Cultural Hijack: Rethinking Intervention

23 04 2013

Wish we could attend this CONTRAvention in London this week:  (from their website)

Cultural Hijack, London

ExhibitionLive-programmeCONTRAvention

Image ArchiveReading Room


Rethinking Intervention

Cultural Hijack presents a survey of provocative interventions which have inserted themselves into the world, demanding our attention, interrupting everyday life, hijacking, trespassing, agitating and teasing. Often unannounced and usually anonymous, these works have appropriated media channels, hacked into live TV and radio broadcasts, detourned billboards, re-appropriated street furniture, subverted signs, monuments and civic architectures, exposed corporations and tax loopholes, and revealed the absurdities of bureaucratic behaviours.

Zevs (FR), Ztohoven (CZ), Krzysztof Wodiczko (PL), Matthias Wermke & Mischa Leinkauf (DE), Voina (RU), Upper Space (UK), Gregory Sholette (US), Michael Rakowitz (US), Platform (UK), Ben Parry (UK) & Peter McCaughey (IE), Tatzu Nishi (JP), Renzo Martens (NL), Knit the City (UK), Peter Kennard (UK), Laura Keeble (UK), Allan Kaprow (US), John Jordan (UK), Tushar Joag (IN), International Peripatetic Sculptors Society (UK+), Space Hijackers (UK), Paul Harfleet (UK), EPOS 257 (CZ), Electronic Disturbance Theater (US), Nina Edge (UK), Alan Dunn (UK), Clandestine Insurgent Rebel Clown Army (UK+), Paolo Cirio (IT), Leah Borromeo & Dr. D (UK), BGL (CA) 
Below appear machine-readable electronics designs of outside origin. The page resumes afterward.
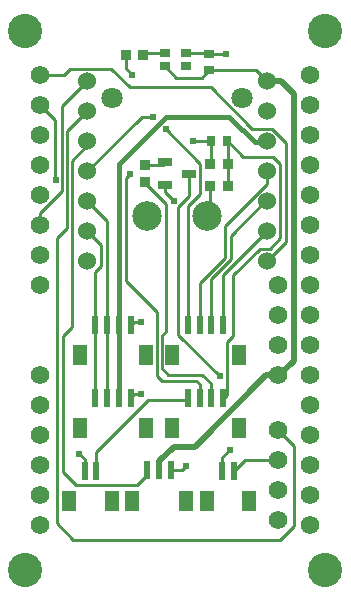
<source format=gtl>
G04 Layer: TopLayer*
G04 EasyEDA Pro v2.2.36.7, 2025-07-16 21:13:32*
G04 Gerber Generator version 0.3*
G04 Scale: 100 percent, Rotated: No, Reflected: No*
G04 Dimensions in millimeters*
G04 Leading zeros omitted, absolute positions, 4 integers and 5 decimals*
%FSLAX45Y45*%
%MOMM*%
%ADD10C,2.9*%
%ADD11R,0.6X1.55001*%
%ADD12R,1.2X1.8*%
%ADD13R,1.25001X0.7*%
%ADD14R,0.86401X0.80648*%
%ADD15R,0.80648X0.86401*%
%ADD16R,0.80648X0.86401*%
%ADD17C,2.49999*%
%ADD18C,1.8*%
%ADD19C,1.5748*%
%ADD20R,0.6X1.5*%
%ADD21R,0.8X0.9*%
%ADD22R,0.6X1.55001*%
%ADD23R,1.2X1.8*%
%ADD24C,1.524*%
%ADD25R,0.9X0.7*%
%ADD26R,0.9X0.8*%
%ADD27C,0.61*%
%ADD28C,0.254*%
%ADD29C,0.508*%
%ADD30C,0.381*%
G75*


G04 Pad Start*
G54D10*
G01X-1270000Y2044700D03*
G01X1270000Y2044700D03*
G01X1270000Y-2514600D03*
G01X-1270000Y-2514600D03*
G54D11*
G01X-668871Y-1683347D03*
G01X-768871Y-1683347D03*
G54D12*
G01X-539077Y-1933359D03*
G01X-899071Y-1933359D03*
G54D13*
G01X-87300Y933196D03*
G01X-87300Y743204D03*
G01X112700Y838200D03*
G54D14*
G01X-254000Y913536D03*
G01X-254000Y762864D03*
G54D15*
G01X292964Y736600D03*
G01X443636Y736600D03*
G54D16*
G01X443636Y922020D03*
G01X292964Y922020D03*
G54D11*
G01X492925Y-1683347D03*
G01X392925Y-1683347D03*
G54D12*
G01X622719Y-1933359D03*
G01X262725Y-1933359D03*
G54D17*
G01X-237299Y478597D03*
G01X262700Y478597D03*
G54D18*
G01X562699Y1478595D03*
G01X-537299Y1478595D03*
G54D19*
G01X866902Y-615406D03*
G01X866902Y-869406D03*
G01X866902Y-361406D03*
G01X866902Y-107406D03*
G01X866902Y-1842480D03*
G01X866902Y-2096480D03*
G01X866902Y-1588480D03*
G01X866902Y-1334480D03*
G54D12*
G01X91834Y-1933407D03*
G01X-368186Y-1933382D03*
G54D20*
G01X-238188Y-1673393D03*
G01X-138189Y-1673393D03*
G01X-38163Y-1673393D03*
G54D21*
G01X438297Y1117600D03*
G01X298293Y1117600D03*
G54D22*
G01X-380098Y-445249D03*
G01X-480098Y-445249D03*
G01X-580098Y-445249D03*
G01X-680098Y-445249D03*
G54D23*
G01X-250101Y-697751D03*
G01X-810095Y-697751D03*
G54D22*
G01X404000Y-445249D03*
G01X304000Y-445249D03*
G01X204000Y-445249D03*
G01X104000Y-445249D03*
G54D23*
G01X533997Y-697751D03*
G01X-25997Y-697751D03*
G54D22*
G01X404000Y-1060183D03*
G01X304000Y-1060183D03*
G01X204000Y-1060183D03*
G01X104000Y-1060183D03*
G54D23*
G01X533997Y-1312685D03*
G01X-25997Y-1312685D03*
G54D22*
G01X-380098Y-1060183D03*
G01X-480098Y-1060183D03*
G01X-580098Y-1060183D03*
G01X-680098Y-1060183D03*
G54D23*
G01X-250101Y-1312685D03*
G01X-810095Y-1312685D03*
G54D19*
G01X-1143000Y144587D03*
G01X-1143000Y-109413D03*
G01X-1143000Y-871413D03*
G01X-1143000Y-1125413D03*
G01X-1143000Y-1379413D03*
G01X-1143000Y-1633413D03*
G01X-1143000Y-1887413D03*
G01X-1143000Y-2141413D03*
G01X1143000Y-2141413D03*
G01X1143000Y-1887413D03*
G01X1143000Y-1633413D03*
G01X1143000Y-1377635D03*
G01X1143000Y-1123635D03*
G01X1143000Y-869635D03*
G01X1143000Y-615635D03*
G01X1143000Y-361635D03*
G01X1143000Y-107635D03*
G01X1143000Y146365D03*
G01X1143000Y400365D03*
G01X1143000Y654365D03*
G01X1143000Y908365D03*
G01X1143000Y1162365D03*
G01X1143000Y1416365D03*
G01X1143000Y1670365D03*
G01X-1143000Y398587D03*
G01X-1143000Y652587D03*
G01X-1143000Y906587D03*
G01X-1143000Y1160587D03*
G01X-1143000Y1668587D03*
G01X-1143000Y1414587D03*
G54D24*
G01X-749936Y1620076D03*
G01X-749936Y1366076D03*
G01X-749936Y1112076D03*
G01X-749936Y858076D03*
G01X-749936Y604076D03*
G01X-749936Y350076D03*
G01X-749936Y96076D03*
G01X774064Y96076D03*
G01X774064Y350076D03*
G01X774064Y604076D03*
G01X774064Y858076D03*
G01X774064Y1112076D03*
G01X774064Y1366076D03*
G01X774064Y1620076D03*
G54D25*
G01X91504Y1745856D03*
G01X91504Y1855864D03*
G01X-91503Y1855864D03*
G01X-91503Y1745856D03*
G54D15*
G01X-422300Y1844548D03*
G01X-271628Y1844548D03*
G54D26*
G01X283210Y1711046D03*
G01X283210Y1851050D03*
G04 Pad End*

G04 Via Start*
G54D27*
G01X86106Y-1638300D03*
G01X-292100Y-1028700D03*
G01X-292100Y-419100D03*
G01X-12700Y609600D03*
G01X-381000Y838200D03*
G01X-368300Y1676400D03*
G01X-1015238Y780034D03*
G01X-82550Y1212850D03*
G01X-190500Y1320800D03*
G01X431800Y1851050D03*
G01X148082Y1117600D03*
G01X374868Y-876300D03*
G01X459994Y-1498600D03*
G01X-812800Y-1536700D03*
G04 Via End*

G04 Track Start*
G54D28*
G01X587792Y-1588480D02*
G01X866902Y-1588480D01*
G01X-353949Y-419100D02*
G01X-292100Y-419100D01*
G01X-380098Y-445249D02*
G01X-353949Y-419100D01*
G01X492925Y-1683347D02*
G01X587792Y-1588480D01*
G54D29*
G01X894524Y1620076D02*
G01X774064Y1620076D01*
G01X866902Y-869406D02*
G01X879602Y-869406D01*
G01X1003300Y-745708D01*
G01X1003300Y1511300D01*
G01X894524Y1620076D01*
G54D28*
G01X-749936Y350076D02*
G01X-629298Y229437D01*
G01X-629298Y51637D01*
G01X-680098Y837D01*
G01X-680098Y-445249D01*
G01X-680098Y-1060183D01*
G01X-749936Y604076D02*
G01X-580098Y434238D01*
G01X-580098Y-445249D01*
G01X-580098Y-1060183D01*
G01X404000Y-445249D02*
G01X404000Y-19988D01*
G01X774064Y350076D01*
G01X204000Y-88100D02*
G01X204000Y-445249D01*
G01X418464Y126364D02*
G01X204000Y-88100D01*
G01X761364Y604076D02*
G01X469264Y311976D01*
G01X469264Y113664D01*
G01X774065Y604076D02*
G01X761364Y604076D01*
G01X469264Y113664D02*
G01X304800Y-50800D01*
G01X304800Y-444449D01*
G01X304000Y-445249D01*
G01X-254000Y913536D02*
G01X-106959Y913536D01*
G01X-87300Y933196D01*
G01X799808Y203200D02*
G01X713568Y203200D01*
G01X487300Y-23068D01*
G01X487300Y-534306D01*
G01X434030Y-587576D01*
G01X434030Y-1032867D01*
G01X406714Y-1060183D01*
G01X404000Y-1060183D01*
G54D30*
G01X-480098Y-1060183D02*
G01X-480098Y-445249D01*
G54D28*
G01X889000Y915760D02*
G01X889000Y292392D01*
G01X799808Y203200D01*
G01X650724Y1216176D02*
G01X817184Y1216176D01*
G01X298244Y1568656D02*
G01X650724Y1216176D01*
G01X-543076Y1724176D02*
G01X-387556Y1568656D01*
G01X298244Y1568656D01*
G01X-271628Y1844548D02*
G01X-260312Y1855864D01*
G01X-91503Y1855864D01*
G54D30*
G01X-480098Y-445249D02*
G01X-480098Y916902D01*
G01X766888Y1104900D02*
G01X774064Y1112076D01*
G01X673100Y1104900D02*
G01X766888Y1104900D01*
G01X-480098Y916902D02*
G01X-76200Y1320800D01*
G01X457200Y1320800D01*
G01X673100Y1104900D01*
G54D28*
G01X-419100Y800100D02*
G01X-381000Y838200D01*
G01X-368300Y1676400D02*
G01X-422300Y1730400D01*
G01X-422300Y1844548D01*
G01X-1143000Y1668587D02*
G01X-947613Y1668587D01*
G01X-892024Y1724176D01*
G01X-543076Y1724176D01*
G01X935659Y257671D02*
G01X774064Y96076D01*
G01X936675Y1097701D02*
G01X936675Y257671D01*
G01X817184Y1216176D02*
G01X935659Y1097701D01*
G01X-380098Y-1060183D02*
G01X-348615Y-1028700D01*
G01X-292100Y-1028700D01*
G01X104000Y-445249D02*
G01X104000Y561654D01*
G01X866902Y-1334480D02*
G01X1003300Y-1470878D01*
G01X1003300Y-2146300D02*
G01X889000Y-2260600D01*
G01X-863600Y-2260600D01*
G01X-1003300Y-2120900D01*
G01X1003300Y-1470878D02*
G01X1003300Y-2146300D01*
G01X104000Y-1060183D02*
G01X84684Y-1079500D01*
G01X-668871Y-1519771D02*
G01X-668871Y-1683347D01*
G01X84684Y-1079500D02*
G01X-228600Y-1079500D01*
G01X-668871Y-1519771D01*
G54D29*
G01X768894Y-869406D02*
G01X866902Y-869406D01*
G01X165100Y-1473200D02*
G01X768894Y-869406D01*
G01X-12700Y-1473200D02*
G01X165100Y-1473200D01*
G01X-138189Y-1598689D02*
G01X-12700Y-1473200D01*
G01X-138189Y-1673393D02*
G01X-138189Y-1598689D01*
G54D28*
G01X91504Y1855864D02*
G01X278397Y1855864D01*
G01X283210Y1851050D01*
G01X431800Y1851050D01*
G01X283210Y1711046D02*
G01X683094Y1711046D01*
G01X774064Y1620076D01*
G01X-1143000Y1414587D02*
G01X-1016000Y1287587D01*
G01X-1016000Y780796D01*
G01X-1015238Y780034D01*
G01X-956838Y1413174D02*
G01X-749936Y1620076D01*
G01X-956838Y687937D02*
G01X-956838Y1413174D01*
G01X-1143000Y501775D02*
G01X-956838Y687937D01*
G01X-1143000Y398587D02*
G01X-1143000Y501775D01*
G01X774064Y858076D02*
G01X774064Y751296D01*
G01X418464Y395696D01*
G01X418464Y126364D01*
G01X292964Y736600D02*
G01X292964Y508861D01*
G01X262700Y478597D01*
G01X443636Y736600D02*
G01X443636Y922020D01*
G01X443636Y1112261D01*
G01X438297Y1117600D01*
G01X823558Y981202D02*
G01X889000Y915760D01*
G01X574695Y981202D02*
G01X823558Y981202D01*
G01X443636Y1112261D02*
G01X574695Y981202D01*
G01X298293Y1117600D02*
G01X298293Y927349D01*
G01X292964Y922020D01*
G01X298293Y1117600D02*
G01X148082Y1117600D01*
G01X392925Y-1683347D02*
G01X392925Y-1565669D01*
G01X459994Y-1498600D01*
G01X-12700Y609600D02*
G01X-87300Y684200D01*
G01X-87300Y743204D01*
G01X-91503Y1745856D02*
G01X3353Y1651000D01*
G01X223164Y1651000D02*
G01X283210Y1711046D01*
G01X3353Y1651000D02*
G01X223164Y1651000D01*
G01X-38163Y-1673393D02*
G01X51013Y-1673393D01*
G01X86106Y-1638300D01*
G01X-768871Y-1683347D02*
G01X-768871Y-1580629D01*
G01X-812800Y-1536700D01*
G01X-1003300Y-2120900D02*
G01X-1003300Y292100D01*
G01X-250888Y-1686093D02*
G01X-250888Y-1724193D01*
G01X-328143Y-1801448D01*
G01X-952500Y-533400D02*
G01X-876300Y-457200D01*
G01X-876300Y947612D01*
G01X-762636Y1061276D01*
G01X-762636Y1099376D01*
G01X-238188Y-1673393D02*
G01X-250888Y-1686093D01*
G01X-762636Y1099376D02*
G01X-749936Y1112076D01*
G01X-328143Y-1801448D02*
G01X-840152Y-1801448D01*
G01X-952500Y-1689100D01*
G01X-952500Y-533400D01*
G01X-114300Y-914400D02*
G01X-156718Y-871982D01*
G01X177800Y-914400D02*
G01X-114300Y-914400D01*
G01X-156718Y-871982D02*
G01X-156718Y-330200D01*
G01X204000Y-940600D02*
G01X177800Y-914400D01*
G01X204000Y-1060183D02*
G01X204000Y-940600D01*
G01X-156718Y-330200D02*
G01X-419100Y-67818D01*
G01X-419100Y800100D01*
G01X-749936Y858076D02*
G01X-287212Y1320800D01*
G01X-190500Y1320800D01*
G01X104000Y561654D02*
G01X210058Y667712D01*
G01X210058Y920242D01*
G01X-82550Y1212850D01*
G01X-916432Y1201612D02*
G01X-751968Y1366076D01*
G01X-749936Y1366076D01*
G01X-1003300Y292100D02*
G01X-916432Y378968D01*
G01X-916432Y1201612D01*
G01X112700Y646100D02*
G01X112700Y838200D01*
G01X25400Y558800D02*
G01X112700Y646100D01*
G01X374868Y-876300D02*
G01X25400Y-526832D01*
G01X25400Y558800D01*
G01X-254000Y762000D02*
G01X-254000Y762864D01*
G01X-76200Y584200D02*
G01X-254000Y762000D01*
G01X-76200Y-495300D02*
G01X-76200Y584200D01*
G01X228600Y-863600D02*
G01X-63500Y-863600D01*
G01X304000Y-939000D02*
G01X228600Y-863600D01*
G01X304000Y-1060183D02*
G01X304000Y-939000D01*
G01X-63500Y-863600D02*
G01X-115824Y-811276D01*
G01X-115824Y-534924D01*
G01X-76200Y-495300D01*
G04 Track End*

M02*


</source>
The exhibition positions itself at the intersection between art, politics and social justice in an historical moment, as we witness a rising tide of global resistance to neoliberal capitalism through an expanding ‘movement of movements’, from Zapatismo to the Arab Spring, from alternative G8 summits to Occupy Wall Street. In the shadows of this moment, artists are joining in the writing of alternative histories, the reclamation of our rights to the city and the unfinished project of the revolution of everyday life.

In attempting to house these ideas together in an institution, we are mindful of the Architectural Association as an influential zone, where the physical future of Architecture and Urbanism is significantly shaped. We propose that the dissemination of the ideas and practices gathered for Cultural Hijack, might similarly shape the possibilities for us to occupy as yet unimagined futures, where user-generated cities and systems, that support individual and collective empowerment, become more prevalent.
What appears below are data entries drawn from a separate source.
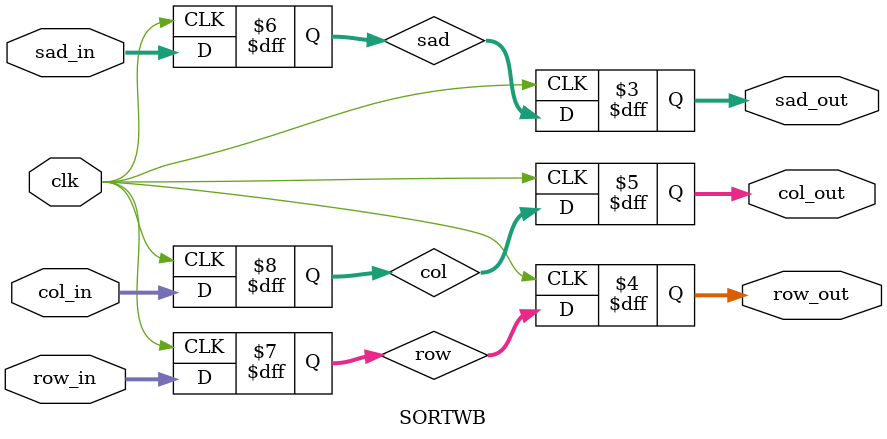
<source format=v>
`timescale 1ns / 1ps


module SORTWB #(
    parameter DATA_WIDTH = 32, // Default DATA width, can be overridden
    parameter INPUT_WIDTH = 8
) (
    input clk,
    input [DATA_WIDTH-1:0] sad_in,
    input [INPUT_WIDTH-1:0] row_in,
    input [INPUT_WIDTH-1:0] col_in,
    
    output reg [DATA_WIDTH-1:0] sad_out,
    output reg [INPUT_WIDTH-1:0] row_out,
    output reg [INPUT_WIDTH-1:0] col_out
    );
    
    // Intermediate registers to hold the values
    reg [DATA_WIDTH-1:0] sad;
    reg [INPUT_WIDTH-1:0] row;
    reg [INPUT_WIDTH-1:0] col;

    // On positive clock edge, capture the inputs
    always @(posedge clk) begin
        sad <= sad_in;
        row <= row_in;
        col <= col_in;
    end
    
    // On negative clock edge, update the outputs
    always @(negedge clk) begin
        sad_out <= sad;
        row_out <= row;
        col_out <= col;
    end
    
endmodule

</source>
Do small acts of resistance and creative disruption, build muscle that encourages an appetite for real alternatives to neoliberal capitalism or do they end point and sate such an appetite? And what of ‘commissioned resistance’, is it implicitly flawed, sponsored by the system it seeks to critique, or can it, despite its origins, have impact?

These questions & more, as well as yours, will be picked over in the CONTRAvention: 24th – 26th April 2013.